» **Aim of the exercise**
Reproduce exactly, from the data that follows, the line with "fx_px: 1743", the line with "focal_mm: 35", and every line that lies between them.

The records: Begin

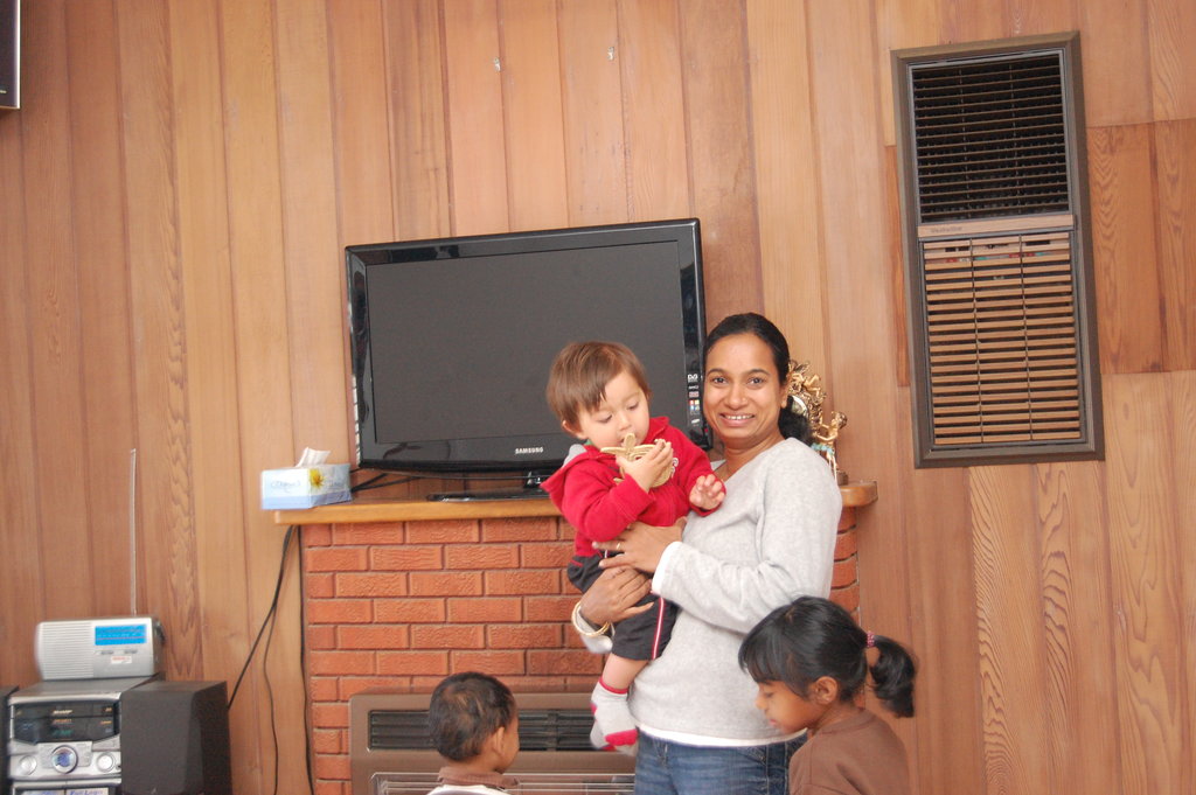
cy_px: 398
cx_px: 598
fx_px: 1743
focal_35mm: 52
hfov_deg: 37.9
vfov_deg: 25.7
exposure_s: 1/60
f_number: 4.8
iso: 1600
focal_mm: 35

The records: End
The records: Begin

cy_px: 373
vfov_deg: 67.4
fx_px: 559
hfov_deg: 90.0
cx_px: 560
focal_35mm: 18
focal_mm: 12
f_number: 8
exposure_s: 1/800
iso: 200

The records: End

» **Result**
fx_px: 1743
focal_35mm: 52
hfov_deg: 37.9
vfov_deg: 25.7
exposure_s: 1/60
f_number: 4.8
iso: 1600
focal_mm: 35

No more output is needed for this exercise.